The following is a spoiler-free review of the full first season of Peacemaker. For spoiler-filled breakdowns, see our episodic reviews below:
Peacemaker Premiere Review: First 3 Episodes
Peacemaker Episode 4 Review - "The Choad Less Traveled"
Peacemaker Episode 5 Review - "Monkey Dory"
Peacemaker Episode 6 Review - "Murn After Reading"
Peacemaker Episode 7 Review - "Stop Dragon My Heart Around"
Peacemaker Season 1 Finale Review
Peacemaker doesn’t seem like a show that should work. James Gunn took one of the true villains of The Suicide Squad – an abrasive jerk willing to betray his teammates to cover up the horrific sins of the U.S. government – and asks us to care about his motivations and even view him as a hero.
None of that would have worked if Gunn gave Peacemaker aka Chris Smith an easy time of things. But in many ways, Peacemaker is the crystallization of the themes that Gunn has been exploring since 2014’s Guardians of the Galaxy. It ends up being a story about the redemptive power of friendship and how hard it is to change, particularly when that means cutting ties with toxic parents or forgiving yourself for past trauma.
Picking up soon after The Suicide Squad, Peacemaker has the title character once again coerced into working with Amanda Waller’s A.R.G.U.S. black ops squad. But instead of working with other supervillains, he’s partnered with the agents that operated behind the scenes during The Suicide Squad and assigned to be the muscle for Project Butterfly, a mission he’s told precious little about. The stakes and the nature of the threat are revealed slowly yet there’s so much humor and action that it never feels like Gunn is stalling for time or trying too hard at misdirection. Plot points that seem like they’ve been left hanging eventually return to contribute to a powerful conclusion.
Peacemaker follows the example of Amazon’s The Boys by serving its heavy topics with heaping portions of over-the-top violence and juvenile humor. Tonal whiplash is the unapologetic norm here, where heartfelt conversations happen while riding in a stolen veterinary van plastered with cute pictures of “star patients” and a huge character moment culminates in a ludicrous burst of gore and guts.
Yet the pieces all manage to fit together remarkably well. Even a running joke about how A.R.G.U.S. agent John Economos dyes his beard that might seem repetitive eventually leads to remarkable emotional payoff. Characters that could easily be one-note villains or comic relief are given surprising depth over the course of the eight-episode season. Superheroes are often relatively static, since they can’t change too much if they want to show up for the next sequel, but freed from franchise constraints, Gunn has been able to focus on the ways his ensemble and even their antagonists grow together.
Every part of that ensemble works remarkably well. John Cena shows off not just his biting humor but impressive emotional depth and vulnerability as he grapples with his relationship with his abusive, white supremacist father Auggie, played fearsomely by Robert Patrick. While there are hints at a budding romance between Chris and A.R.G.U.S. agent Emilia Harcourt, the show’s most important relationship is the purely platonic bond Chris forms with new recruit Leota Adebayo. Adebayo is dealing with her own familial baggage, struggling to figure out what she’s really capable of and the degree to which she wants to be part of her family’s morally questionable business.
The series’ fight scenes look great, largely avoiding CGI and instead finding novelty and humor in both giant brawls and one vs. one martial arts battles. There’s plenty of banter between punches and kicks and the low power level and high emotional vulnerability of Peacemaker’s misfit heroes mean that every blow they receive is keenly felt.
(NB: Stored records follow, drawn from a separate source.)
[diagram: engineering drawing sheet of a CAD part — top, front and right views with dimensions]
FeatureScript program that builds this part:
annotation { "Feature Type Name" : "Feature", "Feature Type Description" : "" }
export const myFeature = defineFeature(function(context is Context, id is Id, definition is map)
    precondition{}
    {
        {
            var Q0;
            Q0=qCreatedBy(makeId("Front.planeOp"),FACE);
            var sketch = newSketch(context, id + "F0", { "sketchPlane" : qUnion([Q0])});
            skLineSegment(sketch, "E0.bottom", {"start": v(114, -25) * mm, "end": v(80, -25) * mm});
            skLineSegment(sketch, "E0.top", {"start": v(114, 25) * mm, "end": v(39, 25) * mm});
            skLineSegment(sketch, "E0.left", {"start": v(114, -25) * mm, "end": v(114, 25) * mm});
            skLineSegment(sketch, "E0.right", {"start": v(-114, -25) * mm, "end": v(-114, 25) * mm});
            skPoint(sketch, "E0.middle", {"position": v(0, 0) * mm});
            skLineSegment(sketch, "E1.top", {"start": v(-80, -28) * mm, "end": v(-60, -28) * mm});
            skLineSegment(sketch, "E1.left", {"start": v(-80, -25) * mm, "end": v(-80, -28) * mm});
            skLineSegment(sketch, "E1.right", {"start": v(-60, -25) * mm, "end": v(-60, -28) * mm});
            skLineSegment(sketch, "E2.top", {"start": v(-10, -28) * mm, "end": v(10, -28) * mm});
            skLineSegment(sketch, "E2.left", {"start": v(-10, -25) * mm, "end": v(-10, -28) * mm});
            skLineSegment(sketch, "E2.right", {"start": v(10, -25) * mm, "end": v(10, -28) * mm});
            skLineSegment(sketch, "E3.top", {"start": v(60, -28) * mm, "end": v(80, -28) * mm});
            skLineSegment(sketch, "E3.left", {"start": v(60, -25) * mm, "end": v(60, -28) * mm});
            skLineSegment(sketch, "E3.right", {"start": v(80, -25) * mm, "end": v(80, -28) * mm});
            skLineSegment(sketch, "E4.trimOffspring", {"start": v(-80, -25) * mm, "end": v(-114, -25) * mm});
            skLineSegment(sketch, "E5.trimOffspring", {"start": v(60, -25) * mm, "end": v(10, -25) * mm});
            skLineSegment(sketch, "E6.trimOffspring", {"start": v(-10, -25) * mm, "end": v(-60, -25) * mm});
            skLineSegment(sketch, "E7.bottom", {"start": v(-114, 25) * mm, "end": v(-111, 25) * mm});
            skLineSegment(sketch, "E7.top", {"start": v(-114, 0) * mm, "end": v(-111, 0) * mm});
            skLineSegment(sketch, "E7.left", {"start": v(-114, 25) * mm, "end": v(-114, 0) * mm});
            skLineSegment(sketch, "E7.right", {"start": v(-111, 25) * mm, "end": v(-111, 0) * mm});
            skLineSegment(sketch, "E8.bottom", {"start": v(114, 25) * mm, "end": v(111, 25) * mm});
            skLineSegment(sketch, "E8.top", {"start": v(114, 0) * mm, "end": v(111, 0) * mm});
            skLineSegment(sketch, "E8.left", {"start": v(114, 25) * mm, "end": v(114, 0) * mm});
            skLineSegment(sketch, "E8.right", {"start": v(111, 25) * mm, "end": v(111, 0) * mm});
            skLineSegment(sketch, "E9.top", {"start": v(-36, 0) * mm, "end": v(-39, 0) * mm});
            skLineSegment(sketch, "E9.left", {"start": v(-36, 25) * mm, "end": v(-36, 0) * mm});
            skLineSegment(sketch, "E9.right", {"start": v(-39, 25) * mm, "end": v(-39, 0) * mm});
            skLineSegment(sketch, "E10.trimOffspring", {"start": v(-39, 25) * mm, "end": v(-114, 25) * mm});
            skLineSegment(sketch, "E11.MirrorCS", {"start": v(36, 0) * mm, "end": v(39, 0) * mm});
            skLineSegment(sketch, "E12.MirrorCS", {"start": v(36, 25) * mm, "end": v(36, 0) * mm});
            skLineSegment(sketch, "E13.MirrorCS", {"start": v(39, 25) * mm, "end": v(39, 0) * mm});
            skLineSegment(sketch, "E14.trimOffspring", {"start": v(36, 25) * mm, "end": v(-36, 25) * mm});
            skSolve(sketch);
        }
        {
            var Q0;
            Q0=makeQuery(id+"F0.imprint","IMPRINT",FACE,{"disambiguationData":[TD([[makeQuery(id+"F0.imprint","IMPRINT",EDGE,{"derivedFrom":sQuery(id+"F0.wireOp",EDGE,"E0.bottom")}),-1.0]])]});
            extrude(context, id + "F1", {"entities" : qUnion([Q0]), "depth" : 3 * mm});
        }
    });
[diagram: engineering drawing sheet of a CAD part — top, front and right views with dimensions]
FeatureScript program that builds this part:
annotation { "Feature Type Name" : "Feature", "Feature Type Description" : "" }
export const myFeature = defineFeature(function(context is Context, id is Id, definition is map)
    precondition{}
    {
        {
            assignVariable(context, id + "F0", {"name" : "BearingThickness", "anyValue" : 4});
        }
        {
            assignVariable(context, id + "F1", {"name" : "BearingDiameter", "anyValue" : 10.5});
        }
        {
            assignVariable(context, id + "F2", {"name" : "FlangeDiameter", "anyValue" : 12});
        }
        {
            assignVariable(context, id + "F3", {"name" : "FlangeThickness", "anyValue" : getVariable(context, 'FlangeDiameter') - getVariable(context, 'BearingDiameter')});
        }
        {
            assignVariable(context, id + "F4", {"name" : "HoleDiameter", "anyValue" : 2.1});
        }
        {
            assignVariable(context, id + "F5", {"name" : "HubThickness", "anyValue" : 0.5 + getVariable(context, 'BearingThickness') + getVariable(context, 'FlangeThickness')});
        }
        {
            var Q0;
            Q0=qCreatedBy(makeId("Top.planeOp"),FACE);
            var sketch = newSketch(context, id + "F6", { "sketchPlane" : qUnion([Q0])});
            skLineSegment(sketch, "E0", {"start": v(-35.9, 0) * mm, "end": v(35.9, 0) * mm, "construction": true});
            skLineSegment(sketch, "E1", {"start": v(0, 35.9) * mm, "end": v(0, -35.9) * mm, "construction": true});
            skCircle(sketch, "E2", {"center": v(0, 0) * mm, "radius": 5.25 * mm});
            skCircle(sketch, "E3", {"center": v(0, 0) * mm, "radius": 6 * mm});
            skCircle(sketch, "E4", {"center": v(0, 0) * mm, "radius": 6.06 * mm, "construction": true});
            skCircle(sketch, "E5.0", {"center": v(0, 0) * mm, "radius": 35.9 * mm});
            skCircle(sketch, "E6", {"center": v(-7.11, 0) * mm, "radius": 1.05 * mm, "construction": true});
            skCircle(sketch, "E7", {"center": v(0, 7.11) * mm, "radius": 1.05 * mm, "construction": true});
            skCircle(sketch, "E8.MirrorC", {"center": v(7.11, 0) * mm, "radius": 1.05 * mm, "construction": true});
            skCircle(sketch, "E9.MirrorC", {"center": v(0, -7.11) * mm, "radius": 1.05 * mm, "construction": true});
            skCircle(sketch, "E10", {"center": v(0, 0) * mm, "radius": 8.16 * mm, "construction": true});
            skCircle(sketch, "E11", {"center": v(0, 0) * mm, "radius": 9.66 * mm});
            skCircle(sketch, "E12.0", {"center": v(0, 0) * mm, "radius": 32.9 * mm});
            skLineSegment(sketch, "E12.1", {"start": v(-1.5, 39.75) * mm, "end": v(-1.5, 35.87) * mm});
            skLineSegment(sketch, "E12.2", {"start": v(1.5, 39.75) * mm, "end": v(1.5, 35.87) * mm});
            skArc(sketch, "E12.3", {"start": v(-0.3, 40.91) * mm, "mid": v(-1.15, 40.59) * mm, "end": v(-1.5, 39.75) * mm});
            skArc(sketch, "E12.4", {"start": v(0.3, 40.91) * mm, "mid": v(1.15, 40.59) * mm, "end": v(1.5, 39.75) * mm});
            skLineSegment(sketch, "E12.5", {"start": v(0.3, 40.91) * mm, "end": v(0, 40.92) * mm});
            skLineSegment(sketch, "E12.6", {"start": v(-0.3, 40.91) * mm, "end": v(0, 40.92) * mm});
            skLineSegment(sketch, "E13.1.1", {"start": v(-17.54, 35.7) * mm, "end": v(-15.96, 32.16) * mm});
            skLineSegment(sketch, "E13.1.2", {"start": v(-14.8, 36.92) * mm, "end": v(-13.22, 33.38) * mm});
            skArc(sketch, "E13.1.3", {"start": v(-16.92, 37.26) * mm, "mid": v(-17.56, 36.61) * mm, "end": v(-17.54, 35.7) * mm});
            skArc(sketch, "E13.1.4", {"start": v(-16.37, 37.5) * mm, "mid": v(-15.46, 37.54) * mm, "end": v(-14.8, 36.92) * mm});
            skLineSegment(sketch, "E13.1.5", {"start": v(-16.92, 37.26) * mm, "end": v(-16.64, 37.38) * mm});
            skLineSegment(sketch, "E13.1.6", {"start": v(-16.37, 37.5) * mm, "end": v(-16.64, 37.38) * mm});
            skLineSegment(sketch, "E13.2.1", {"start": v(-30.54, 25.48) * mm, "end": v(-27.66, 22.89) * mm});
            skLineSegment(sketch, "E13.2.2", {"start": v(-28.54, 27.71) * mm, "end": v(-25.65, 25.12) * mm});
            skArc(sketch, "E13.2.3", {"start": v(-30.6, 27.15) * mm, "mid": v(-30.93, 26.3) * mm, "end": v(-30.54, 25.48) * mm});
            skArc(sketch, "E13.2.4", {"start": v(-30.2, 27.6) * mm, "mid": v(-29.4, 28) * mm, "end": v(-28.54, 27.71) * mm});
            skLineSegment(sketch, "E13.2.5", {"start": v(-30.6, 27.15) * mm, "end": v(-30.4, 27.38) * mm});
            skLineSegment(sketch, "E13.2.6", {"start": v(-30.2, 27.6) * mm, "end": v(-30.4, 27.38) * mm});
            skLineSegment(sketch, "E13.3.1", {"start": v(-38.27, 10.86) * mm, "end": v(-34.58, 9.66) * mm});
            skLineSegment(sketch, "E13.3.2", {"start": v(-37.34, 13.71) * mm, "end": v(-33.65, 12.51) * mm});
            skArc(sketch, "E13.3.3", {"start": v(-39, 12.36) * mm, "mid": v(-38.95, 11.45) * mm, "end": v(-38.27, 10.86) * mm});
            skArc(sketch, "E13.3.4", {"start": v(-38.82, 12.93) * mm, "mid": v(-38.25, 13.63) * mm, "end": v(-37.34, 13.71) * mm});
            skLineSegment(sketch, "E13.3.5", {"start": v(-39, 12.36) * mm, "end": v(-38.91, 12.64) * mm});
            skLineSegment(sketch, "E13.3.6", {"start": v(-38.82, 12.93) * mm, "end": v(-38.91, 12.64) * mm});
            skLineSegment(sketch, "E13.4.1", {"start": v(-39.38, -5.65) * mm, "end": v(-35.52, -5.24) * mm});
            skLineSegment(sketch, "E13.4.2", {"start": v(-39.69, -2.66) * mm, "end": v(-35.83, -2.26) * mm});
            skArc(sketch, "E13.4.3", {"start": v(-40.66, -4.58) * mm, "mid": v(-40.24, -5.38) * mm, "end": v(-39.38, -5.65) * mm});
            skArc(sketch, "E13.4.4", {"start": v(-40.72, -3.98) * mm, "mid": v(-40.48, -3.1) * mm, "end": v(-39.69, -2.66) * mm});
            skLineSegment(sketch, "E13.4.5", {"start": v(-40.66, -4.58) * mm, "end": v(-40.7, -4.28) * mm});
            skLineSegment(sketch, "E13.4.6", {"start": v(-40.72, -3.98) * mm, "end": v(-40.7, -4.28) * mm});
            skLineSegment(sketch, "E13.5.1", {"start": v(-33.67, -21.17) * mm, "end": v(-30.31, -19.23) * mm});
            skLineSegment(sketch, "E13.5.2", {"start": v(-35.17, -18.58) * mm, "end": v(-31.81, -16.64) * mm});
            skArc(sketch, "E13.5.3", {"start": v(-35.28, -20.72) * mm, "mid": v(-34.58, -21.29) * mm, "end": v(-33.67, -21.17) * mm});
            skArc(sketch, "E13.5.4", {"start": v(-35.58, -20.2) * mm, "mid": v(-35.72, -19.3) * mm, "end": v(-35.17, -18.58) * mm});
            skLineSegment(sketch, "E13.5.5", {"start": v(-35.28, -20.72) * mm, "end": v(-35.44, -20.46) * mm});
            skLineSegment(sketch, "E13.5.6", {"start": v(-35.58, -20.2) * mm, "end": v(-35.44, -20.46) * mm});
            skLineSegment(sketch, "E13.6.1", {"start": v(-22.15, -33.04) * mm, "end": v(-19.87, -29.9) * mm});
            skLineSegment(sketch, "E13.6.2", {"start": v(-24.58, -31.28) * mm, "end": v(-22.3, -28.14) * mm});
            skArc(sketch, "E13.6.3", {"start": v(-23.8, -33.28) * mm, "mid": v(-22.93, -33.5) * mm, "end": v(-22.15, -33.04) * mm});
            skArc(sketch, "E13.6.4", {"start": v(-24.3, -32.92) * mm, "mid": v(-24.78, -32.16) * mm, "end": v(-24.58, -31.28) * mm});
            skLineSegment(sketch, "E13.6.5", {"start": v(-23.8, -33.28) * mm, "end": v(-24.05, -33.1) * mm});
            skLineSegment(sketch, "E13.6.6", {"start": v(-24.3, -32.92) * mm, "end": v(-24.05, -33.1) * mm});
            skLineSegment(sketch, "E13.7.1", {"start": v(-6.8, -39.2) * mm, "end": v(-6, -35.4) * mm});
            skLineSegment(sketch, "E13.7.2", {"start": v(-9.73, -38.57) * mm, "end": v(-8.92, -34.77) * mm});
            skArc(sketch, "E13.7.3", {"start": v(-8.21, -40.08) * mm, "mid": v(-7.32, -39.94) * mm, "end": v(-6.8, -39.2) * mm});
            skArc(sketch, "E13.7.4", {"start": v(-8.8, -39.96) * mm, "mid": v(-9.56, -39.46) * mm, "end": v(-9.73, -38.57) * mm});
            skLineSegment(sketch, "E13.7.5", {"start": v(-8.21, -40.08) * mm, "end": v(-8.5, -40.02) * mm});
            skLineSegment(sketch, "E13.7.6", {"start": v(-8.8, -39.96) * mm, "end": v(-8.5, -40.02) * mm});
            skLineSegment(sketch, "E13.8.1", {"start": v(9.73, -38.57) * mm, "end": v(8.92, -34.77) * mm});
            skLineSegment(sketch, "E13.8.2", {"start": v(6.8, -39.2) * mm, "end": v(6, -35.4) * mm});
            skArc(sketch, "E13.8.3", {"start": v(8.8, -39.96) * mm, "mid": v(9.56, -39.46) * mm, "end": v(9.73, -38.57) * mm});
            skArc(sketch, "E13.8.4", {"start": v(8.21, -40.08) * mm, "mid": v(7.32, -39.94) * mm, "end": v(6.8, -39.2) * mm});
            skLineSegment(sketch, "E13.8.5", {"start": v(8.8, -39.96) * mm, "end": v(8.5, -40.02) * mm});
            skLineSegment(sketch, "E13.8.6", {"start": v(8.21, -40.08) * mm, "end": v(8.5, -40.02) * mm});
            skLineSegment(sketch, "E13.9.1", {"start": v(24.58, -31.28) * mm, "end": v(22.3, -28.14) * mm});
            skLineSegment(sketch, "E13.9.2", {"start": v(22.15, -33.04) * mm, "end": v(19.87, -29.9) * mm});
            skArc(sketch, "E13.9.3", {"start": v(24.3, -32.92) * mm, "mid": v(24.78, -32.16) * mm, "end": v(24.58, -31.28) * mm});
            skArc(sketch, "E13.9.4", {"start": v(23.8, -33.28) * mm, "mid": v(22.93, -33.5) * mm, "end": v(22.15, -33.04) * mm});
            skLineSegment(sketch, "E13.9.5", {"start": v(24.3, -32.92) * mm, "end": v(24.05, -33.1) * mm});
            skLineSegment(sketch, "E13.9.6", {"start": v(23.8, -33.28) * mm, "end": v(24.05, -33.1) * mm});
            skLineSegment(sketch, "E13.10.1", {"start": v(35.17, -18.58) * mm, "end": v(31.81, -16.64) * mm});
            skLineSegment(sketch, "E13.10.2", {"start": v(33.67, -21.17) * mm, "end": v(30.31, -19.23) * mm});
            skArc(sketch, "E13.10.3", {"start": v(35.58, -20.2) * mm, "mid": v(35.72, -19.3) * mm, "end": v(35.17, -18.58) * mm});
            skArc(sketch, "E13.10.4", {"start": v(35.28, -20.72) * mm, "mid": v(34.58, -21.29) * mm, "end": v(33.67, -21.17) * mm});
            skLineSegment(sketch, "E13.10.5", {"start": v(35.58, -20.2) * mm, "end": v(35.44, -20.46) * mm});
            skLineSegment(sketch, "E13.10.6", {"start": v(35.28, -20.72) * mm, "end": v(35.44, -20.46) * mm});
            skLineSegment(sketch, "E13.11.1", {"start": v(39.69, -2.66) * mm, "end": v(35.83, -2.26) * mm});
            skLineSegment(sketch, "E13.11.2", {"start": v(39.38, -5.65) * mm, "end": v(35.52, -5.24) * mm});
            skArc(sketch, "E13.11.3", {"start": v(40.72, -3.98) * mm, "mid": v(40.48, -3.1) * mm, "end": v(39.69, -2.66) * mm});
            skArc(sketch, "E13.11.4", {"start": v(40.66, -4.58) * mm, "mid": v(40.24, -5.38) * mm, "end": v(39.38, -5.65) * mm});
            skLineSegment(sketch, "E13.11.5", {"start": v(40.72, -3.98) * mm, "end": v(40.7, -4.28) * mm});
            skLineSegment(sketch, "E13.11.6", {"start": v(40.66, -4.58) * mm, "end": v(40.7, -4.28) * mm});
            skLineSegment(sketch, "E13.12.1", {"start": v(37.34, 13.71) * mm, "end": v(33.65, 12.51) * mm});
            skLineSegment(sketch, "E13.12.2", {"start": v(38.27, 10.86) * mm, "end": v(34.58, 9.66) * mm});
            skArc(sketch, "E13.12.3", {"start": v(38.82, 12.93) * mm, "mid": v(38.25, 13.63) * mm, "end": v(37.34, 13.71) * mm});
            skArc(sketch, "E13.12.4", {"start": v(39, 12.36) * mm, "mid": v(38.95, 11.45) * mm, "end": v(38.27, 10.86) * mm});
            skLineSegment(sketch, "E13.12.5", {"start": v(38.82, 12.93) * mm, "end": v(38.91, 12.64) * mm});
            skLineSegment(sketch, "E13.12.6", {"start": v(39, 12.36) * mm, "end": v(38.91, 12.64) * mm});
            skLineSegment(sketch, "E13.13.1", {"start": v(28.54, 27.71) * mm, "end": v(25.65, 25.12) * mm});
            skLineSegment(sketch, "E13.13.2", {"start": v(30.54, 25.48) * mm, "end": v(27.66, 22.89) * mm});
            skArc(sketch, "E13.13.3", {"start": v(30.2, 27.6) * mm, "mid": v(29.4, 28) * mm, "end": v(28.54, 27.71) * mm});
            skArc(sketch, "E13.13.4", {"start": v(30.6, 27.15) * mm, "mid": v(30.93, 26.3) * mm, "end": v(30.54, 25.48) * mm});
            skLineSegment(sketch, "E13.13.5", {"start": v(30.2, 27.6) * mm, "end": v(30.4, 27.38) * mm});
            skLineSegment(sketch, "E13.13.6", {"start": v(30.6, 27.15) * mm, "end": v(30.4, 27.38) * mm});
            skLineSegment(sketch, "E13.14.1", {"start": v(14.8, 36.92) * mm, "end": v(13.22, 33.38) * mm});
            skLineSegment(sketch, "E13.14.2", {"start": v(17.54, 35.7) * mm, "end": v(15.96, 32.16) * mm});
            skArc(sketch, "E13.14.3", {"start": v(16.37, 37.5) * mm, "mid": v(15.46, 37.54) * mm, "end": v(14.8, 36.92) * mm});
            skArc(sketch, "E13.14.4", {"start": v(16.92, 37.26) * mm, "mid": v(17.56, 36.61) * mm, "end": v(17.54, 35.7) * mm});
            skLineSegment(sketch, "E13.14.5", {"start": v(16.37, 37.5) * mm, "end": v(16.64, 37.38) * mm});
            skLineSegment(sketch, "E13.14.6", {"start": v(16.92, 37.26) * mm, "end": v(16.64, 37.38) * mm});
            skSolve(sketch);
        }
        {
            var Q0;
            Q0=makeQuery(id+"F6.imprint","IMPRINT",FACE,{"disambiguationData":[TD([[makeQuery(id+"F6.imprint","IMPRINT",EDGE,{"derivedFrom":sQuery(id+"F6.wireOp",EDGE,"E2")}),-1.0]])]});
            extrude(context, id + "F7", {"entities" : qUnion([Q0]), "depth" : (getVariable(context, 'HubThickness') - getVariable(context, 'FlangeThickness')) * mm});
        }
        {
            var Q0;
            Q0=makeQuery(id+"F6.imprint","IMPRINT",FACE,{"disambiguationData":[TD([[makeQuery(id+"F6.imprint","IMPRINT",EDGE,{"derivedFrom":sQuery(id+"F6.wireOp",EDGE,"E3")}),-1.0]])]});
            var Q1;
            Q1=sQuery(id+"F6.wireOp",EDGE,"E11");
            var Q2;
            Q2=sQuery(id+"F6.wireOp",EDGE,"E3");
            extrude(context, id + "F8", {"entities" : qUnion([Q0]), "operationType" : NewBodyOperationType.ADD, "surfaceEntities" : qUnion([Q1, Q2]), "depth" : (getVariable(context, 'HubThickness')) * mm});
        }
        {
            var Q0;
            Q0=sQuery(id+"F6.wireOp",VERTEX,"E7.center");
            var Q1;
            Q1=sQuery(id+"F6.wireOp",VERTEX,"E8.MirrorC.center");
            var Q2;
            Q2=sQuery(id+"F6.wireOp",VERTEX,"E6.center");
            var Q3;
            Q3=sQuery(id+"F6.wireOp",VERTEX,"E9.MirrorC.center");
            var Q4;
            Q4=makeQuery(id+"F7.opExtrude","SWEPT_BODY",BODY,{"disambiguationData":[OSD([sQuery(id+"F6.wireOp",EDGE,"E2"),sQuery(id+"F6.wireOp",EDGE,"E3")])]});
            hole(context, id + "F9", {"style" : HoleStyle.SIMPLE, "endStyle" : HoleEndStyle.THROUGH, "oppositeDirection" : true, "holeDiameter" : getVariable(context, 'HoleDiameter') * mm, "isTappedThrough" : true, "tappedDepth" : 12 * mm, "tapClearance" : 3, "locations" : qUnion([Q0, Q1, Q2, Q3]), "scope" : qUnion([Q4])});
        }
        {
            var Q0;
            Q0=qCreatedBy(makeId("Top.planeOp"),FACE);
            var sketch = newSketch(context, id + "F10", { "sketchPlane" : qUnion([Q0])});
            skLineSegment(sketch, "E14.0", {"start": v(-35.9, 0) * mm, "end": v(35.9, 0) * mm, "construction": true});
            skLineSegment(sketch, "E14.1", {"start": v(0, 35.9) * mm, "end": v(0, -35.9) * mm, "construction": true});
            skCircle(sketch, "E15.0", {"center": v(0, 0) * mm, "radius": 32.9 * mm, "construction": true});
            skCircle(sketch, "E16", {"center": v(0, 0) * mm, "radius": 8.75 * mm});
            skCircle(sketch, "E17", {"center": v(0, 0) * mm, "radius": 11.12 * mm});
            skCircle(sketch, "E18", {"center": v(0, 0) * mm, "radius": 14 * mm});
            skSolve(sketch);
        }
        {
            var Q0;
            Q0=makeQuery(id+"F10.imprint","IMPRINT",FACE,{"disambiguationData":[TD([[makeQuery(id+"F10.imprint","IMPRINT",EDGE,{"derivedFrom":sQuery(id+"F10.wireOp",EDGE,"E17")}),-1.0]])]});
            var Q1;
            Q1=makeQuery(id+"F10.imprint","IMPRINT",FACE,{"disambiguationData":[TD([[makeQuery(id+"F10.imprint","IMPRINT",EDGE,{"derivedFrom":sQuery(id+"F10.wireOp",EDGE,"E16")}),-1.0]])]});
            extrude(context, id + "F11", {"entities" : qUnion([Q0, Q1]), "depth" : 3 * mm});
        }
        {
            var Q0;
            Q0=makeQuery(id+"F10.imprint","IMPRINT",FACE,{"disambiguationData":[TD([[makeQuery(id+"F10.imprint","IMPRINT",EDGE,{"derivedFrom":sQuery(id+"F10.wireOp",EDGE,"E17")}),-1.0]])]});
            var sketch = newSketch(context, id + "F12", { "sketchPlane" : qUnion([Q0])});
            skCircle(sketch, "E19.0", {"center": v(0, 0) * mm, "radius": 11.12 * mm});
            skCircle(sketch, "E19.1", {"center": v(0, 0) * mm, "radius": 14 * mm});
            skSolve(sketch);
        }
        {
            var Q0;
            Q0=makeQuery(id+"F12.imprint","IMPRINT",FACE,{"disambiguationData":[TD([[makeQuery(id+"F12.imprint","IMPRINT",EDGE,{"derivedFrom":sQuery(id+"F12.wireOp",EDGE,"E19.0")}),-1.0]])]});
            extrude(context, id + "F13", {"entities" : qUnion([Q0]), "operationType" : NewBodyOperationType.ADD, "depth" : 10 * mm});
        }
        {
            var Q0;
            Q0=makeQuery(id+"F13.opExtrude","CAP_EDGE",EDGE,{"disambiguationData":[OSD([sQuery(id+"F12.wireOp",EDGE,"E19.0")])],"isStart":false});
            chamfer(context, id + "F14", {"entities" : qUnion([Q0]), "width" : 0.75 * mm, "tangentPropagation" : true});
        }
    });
Gunn masterfully weaves in both science fiction and superhero tropes, mocking and embracing them in equal measure. Peacemaker seemingly has a filthy story about every DC hero and derides Batman for not being tough enough to kill his villains, yet he desperately clings to his own purpose and moral code motivated by his own tragic backstory. The show examines the power of symbols and ideology in justifying murder, explaining the oddly understandible reason behind Peacemaker’s ludicrous pledge to kill as many men, women, and children as it takes in the name of peace, but also fully examining its montrous potential by pushing it to its logical conclusion.
Gunn pays homage to classic alien infiltration films like Invasion of the Body Snatchers and They Live, pulling no punches in his critique of humanity while also rejecting the premise that freedom of choice is inherently sacred. Instead, Gunn again returns to his core premise of the healing power of love. If a jerk like Peacemaker can change for the better, maybe there’s hope for the species after all.